Version comparison data
BEGIN
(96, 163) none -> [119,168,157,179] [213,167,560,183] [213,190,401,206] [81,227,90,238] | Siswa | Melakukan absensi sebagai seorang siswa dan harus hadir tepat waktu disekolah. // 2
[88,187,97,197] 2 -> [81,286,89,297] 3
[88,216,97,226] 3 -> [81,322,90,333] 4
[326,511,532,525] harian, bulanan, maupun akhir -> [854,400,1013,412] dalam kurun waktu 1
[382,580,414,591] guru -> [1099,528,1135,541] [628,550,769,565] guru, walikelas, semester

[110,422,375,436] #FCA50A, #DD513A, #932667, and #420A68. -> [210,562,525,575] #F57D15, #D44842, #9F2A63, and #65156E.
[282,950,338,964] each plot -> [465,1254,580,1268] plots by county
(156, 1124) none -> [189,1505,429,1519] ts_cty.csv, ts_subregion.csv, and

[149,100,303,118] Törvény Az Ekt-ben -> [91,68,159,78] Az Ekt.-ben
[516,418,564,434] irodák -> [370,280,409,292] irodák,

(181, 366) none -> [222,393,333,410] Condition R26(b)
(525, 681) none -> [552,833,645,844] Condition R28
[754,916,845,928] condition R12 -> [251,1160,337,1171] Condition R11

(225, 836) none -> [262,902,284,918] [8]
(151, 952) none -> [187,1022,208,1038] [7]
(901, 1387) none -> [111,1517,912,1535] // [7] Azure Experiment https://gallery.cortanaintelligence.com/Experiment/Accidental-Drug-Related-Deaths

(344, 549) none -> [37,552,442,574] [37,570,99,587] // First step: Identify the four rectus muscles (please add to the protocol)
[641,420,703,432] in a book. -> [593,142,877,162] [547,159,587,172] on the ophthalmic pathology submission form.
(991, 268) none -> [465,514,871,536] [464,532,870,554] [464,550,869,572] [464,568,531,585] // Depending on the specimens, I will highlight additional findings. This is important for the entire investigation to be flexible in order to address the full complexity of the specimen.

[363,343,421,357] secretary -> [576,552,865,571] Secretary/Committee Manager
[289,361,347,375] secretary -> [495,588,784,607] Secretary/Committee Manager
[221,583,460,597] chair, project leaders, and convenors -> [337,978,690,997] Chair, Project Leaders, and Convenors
END
TASK →
Retype, exactly and in full, the lines above from the one containing "[516,418,564,434] irodák ->" through the one containing "[641,420,703,432] in a".

ANSWER SPACE →
[516,418,564,434] irodák -> [370,280,409,292] irodák,

(181, 366) none -> [222,393,333,410] Condition R26(b)
(525, 681) none -> [552,833,645,844] Condition R28
[754,916,845,928] condition R12 -> [251,1160,337,1171] Condition R11

(225, 836) none -> [262,902,284,918] [8]
(151, 952) none -> [187,1022,208,1038] [7]
(901, 1387) none -> [111,1517,912,1535] // [7] Azure Experiment https://gallery.cortanaintelligence.com/Experiment/Accidental-Drug-Related-Deaths

(344, 549) none -> [37,552,442,574] [37,570,99,587] // First step: Identify the four rectus muscles (please add to the protocol)
[641,420,703,432] in a book. -> [593,142,877,162] [547,159,587,172] on the ophthalmic pathology submission form.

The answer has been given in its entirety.